"The thrill of victory is what inspires me" — rising junior paddler Sandika Bhattacharjee
For West Bengal's Sandika Bhattacharjee, the recent triple medal win for her at the South Asian Table Tennis Championships is just the start of a promising table tennis career, who idolises Sathiyan Gnanasekaran's style.
The pressure of being a sportsperson while still in school is often ignored with sports continuously being dismissed as a pastime by many. Indian athletes have borne the brunt of balancing their studies with their sports careers and many have often fallen by the wayside.
Hailing from a prime hub of table tennis, West Bengal's Sandika Bhattacharjee is one such budding sportswoman who has managed to balance her interests in table tennis with her academics.
She is a national level paddler and recently won two gold medals and a bronze at the South Asian Jr. & Cadet Championships 2022. Competing in just her third international event, she spoke to The Bridge about what it is like for a young table tennis player to train, compete and rise up the ranks while juggling academic desires.
Sandika's interest in table tennis began by chance when she was on a family vacation in Puri, Odisha and saw her best friend play the sport. Her father Saikat Bhattacharjee is a national footballer and always wanted her to pick up some form of physical activity when she was young. It was this tryst of destiny coupled with a few instances of her own fate which led to an enduring partnership with table tennis for Sandika.
"One day he told me to start playing table tennis and I actually felt good. My coaching began thereafter with the help of supportive coaches and family," the ninth-standard student of St. Stephen's School, Kolkata mentioned.
Coming from a family of sportspersons, Sandika has realised the benefits that playing a sport can bring to a person early on. Her dream is to represent India at the World Championships and win at least a couple of medals for the country.
Victory for her is as important as participating in any tournament and this is one aspect that drives her to succeed.
"I love winning accolades and the thrill of victory has kept me going ever since I picked up the table tennis racquet," she mentioned, revealing how she would also be a regular topper in her academics and loves her fair share of English literature.
She began playing table tennis at the age of 11 and has since kept up with the sport due to her passion and willingness to succeed at the highest level.
The influence of Manika Batra & Co.
Sandika credits the rise in the pan-Indian interest witnessed in table tennis to the senior team's performance in recent years.
"I like Wong Chun-Ting from China and model a lot of my playing style on him. Sathiyan Gnanasekaran is another player who I look up to especially based on the contributions he has made to the Indian team."
She also mentions the importance of having players like Manika Batra, Sharath Kamal, Sutirtha Mukherjee, Ayhika Mukherjee and others as guides and mentors along with role models for their achievements.
Currently training under Souvik Roy, she recognises the intense worldwide competition in table tennis. "Indians need to improve their fitness and work on it for the long run. Without it, there is no chance of reaching the level of China and Japan."

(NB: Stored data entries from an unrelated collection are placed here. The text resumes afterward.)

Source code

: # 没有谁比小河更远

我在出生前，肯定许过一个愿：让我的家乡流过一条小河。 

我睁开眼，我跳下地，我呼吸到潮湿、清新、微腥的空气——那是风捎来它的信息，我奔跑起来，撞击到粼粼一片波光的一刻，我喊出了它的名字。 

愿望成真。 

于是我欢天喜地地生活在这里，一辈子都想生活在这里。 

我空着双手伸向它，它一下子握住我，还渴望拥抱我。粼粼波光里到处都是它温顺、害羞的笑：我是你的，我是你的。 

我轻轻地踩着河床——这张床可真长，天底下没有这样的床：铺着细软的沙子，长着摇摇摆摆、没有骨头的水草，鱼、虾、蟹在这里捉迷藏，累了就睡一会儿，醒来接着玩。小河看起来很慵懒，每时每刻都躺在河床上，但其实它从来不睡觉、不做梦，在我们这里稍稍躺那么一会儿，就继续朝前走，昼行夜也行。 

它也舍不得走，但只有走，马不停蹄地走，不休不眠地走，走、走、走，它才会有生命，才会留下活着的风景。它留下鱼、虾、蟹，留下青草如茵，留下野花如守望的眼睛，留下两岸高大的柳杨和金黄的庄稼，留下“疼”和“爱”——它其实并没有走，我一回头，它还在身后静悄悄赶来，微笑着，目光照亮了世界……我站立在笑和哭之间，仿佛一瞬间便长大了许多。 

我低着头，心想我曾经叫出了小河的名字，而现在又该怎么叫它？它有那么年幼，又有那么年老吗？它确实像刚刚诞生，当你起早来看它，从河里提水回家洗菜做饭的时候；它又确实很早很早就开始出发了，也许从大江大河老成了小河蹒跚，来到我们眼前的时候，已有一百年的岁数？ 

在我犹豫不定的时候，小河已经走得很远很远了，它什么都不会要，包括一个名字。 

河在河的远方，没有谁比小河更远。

Sandika also understands the importance of all-round development of the body and does not discount the need to focus on all aspects of athlete development.
Having just come off a stellar victory at the South Asian Jr. & Cadet Championships 2022, Sandika aims to build on the momentum to reap the benefits of her hard work in the long run. With the National Championships coming up soon, her focus will be to win the gold medal in her age category.
Her plans are both for the short and long term with the priority being her consistency, focus and hard work. With these three guiding factors, Sandika hopes to be the best version of a professional table tennis player in the coming years.